=== Section Start ===

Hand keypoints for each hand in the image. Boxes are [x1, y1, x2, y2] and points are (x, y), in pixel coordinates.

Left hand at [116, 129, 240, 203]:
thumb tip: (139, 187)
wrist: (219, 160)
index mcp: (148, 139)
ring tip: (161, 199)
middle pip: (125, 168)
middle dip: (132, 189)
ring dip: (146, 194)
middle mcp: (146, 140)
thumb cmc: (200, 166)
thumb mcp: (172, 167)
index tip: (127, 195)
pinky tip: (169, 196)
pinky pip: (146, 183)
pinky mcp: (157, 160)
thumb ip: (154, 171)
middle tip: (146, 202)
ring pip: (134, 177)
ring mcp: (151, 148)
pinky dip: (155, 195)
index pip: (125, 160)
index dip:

=== Section End ===

Copy every line of the material above in which the word "hand" appears.

Hand keypoints for each hand in the image. Boxes are [x1, y1, x2, y2] and points are (x, y), in pixel coordinates.
Left hand at [116, 129, 240, 203]:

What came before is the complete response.